Earth Day is an international awareness event focused on preserving the environment’s natural resources from the negative impact of industrialization. There are many ways people can go green and take action, including attending marches, signing petitions, getting involved in local politics, cleaning up litter or waste in public spaces, or working in community gardens.
Across the United States, local K-12 schools have a unique opportunity to participate in Earth Day. This year, the holiday falls on Monday, April 22nd, and it’s the perfect time of year for administrators, teachers, students, and staff to look into new ways to go green.
Prioritizing sustainability in K-12 settings is a practice that will improve the community as a whole. Students will take these lessons home, and consider their individual impact on the global climate outside of the classroom. It’s also an opportunity to reassess school functions, both on an administrative level and in the classroom. Schools are likely to find new ways that technology fits into the picture while exploring eco-friendly options, and these solutions will improve operations for their district. By going digital, administrators can further reduce waste on school grounds while increasing access and convenience for students and parents.
Four Ways K-12 Schools can Go Green for Earth Day
- School-Wide Recycling Initiatives
One of the most essential ways K-12 schools reduce waste is recycling. Luckily, there are several ways schools can make recycling a priority, starting with a student-led recycling club. Putting students in charge of collecting and emptying recycling bins is an excellent way to empower young people to be active participants in green initiatives. By making recycling a chance for students to hang out with friends and be social, the community will be more motivated to participate. Teachers, students, and custodians working together will reduce the number of recyclables wasted or put in landfills, but it is also another way to strengthen a sense of community.
Schools also have an opportunity to find fun and unique ways to reduce recyclable waste.
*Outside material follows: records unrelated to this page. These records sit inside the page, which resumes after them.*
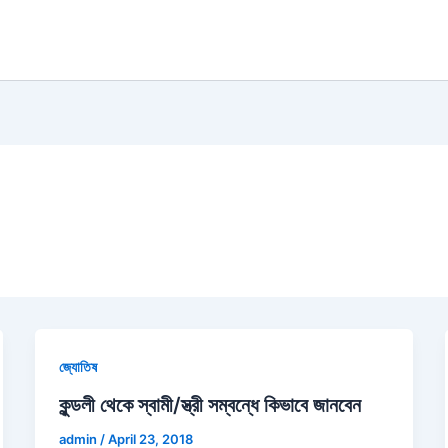
জ্যোতিষ
কুন্ডলী থেকে স্বামী/স্ত্রী সম্বন্ধে কিভাবে জানবেন
admin
/
April 23, 2018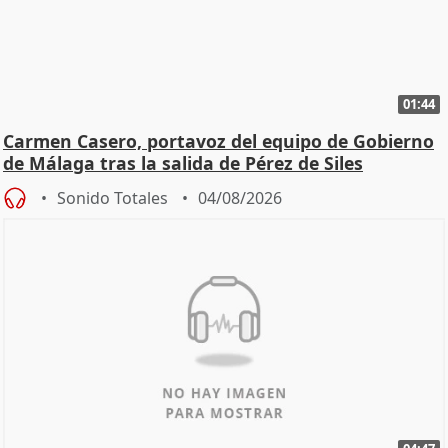
01:44
Carmen Casero, portavoz del equipo de Gobierno
de Málaga tras la salida de Pérez de Siles
Sonido Totales
04/08/2026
For example, art teachers can integrate old newspapers, magazines, and other discarded paper goods into classroom projects. Many crafts and classroom activities integrate recyclable materials, including hanging bottle gardens, creating bracelets or other accessories from newspapers, making a rainbow made from bottle caps, or using old cans and pots to create classroom organizers.
- Invest in Clean Energy
K-12 schools across the United States are exploring ways to utilize green energy, such as installing solar panels on roofs and using electric buses. Schools make ideal candidates for solar power panels since they only require energy during the day when the sun is shining, and because they often have the roof size required for installation, as per the New York Times. The main barrier to access electric solar panels is financial, but costs are coming down. If a school does have funding for the installation, the panels can help the building save money on electric bills in the long run.
Electric buses are an option school systems are beginning to explore in the United States, though they’ve long been popular abroad. These buses provide a valuable alternative to diesel because they don’t expose children to soot or other harmful pollutants. Unfortunately, these vehicles are still twice or three times as expensive as traditional buses, but K-12 schools can potentially make up that money in low fuel and maintenance costs. These green solutions might not be viable in every community, but students, teachers, and administrators can advocate for clean energy funds on the local and state level.
- Start a Community Garden
A community garden is a great idea for school systems looking to bgo green. Gardens help decrease air temperature, increase property value, and have the potential to provide fresh food to supplement school lunches, which reduces carbon emissions by cutting down on transport. There are also mental health benefits to gardening. Being in nature is therapeutic, and the sense of responsibility gardening provides can have a positive impact on mental health for students. Dedicating even a small amount of resources and class time to a school-wide garden space can help cultivate a healthier, greener community.
- Go Paperless
Schools tend to use a lot of paper for bureaucratic and communication purposes. From student health files to detention or late slips to report cards, a lot of paper is used in the daily management of a school. Administrators can eliminate or significantly reduce the amount of paper waste by migrating systems into the digital sphere.
Luckily, technology provides plenty of paperless methods for communication. A school notification system like SwiftK12 can send voice, e-mail, social media and SMS Text alerts that keep students informed of changes in scheduling or developing emergency situations in the community. Also, our Secure Document Delivery feature can help schools drastically cut paper use by sending report cards, student transcripts, and other timely notifications electronically.
Not only will investing in digital communication make for an eco-friendly campus, it has also been shown to result in reduced truancy, better parent engagement and more transparency between staff and student families.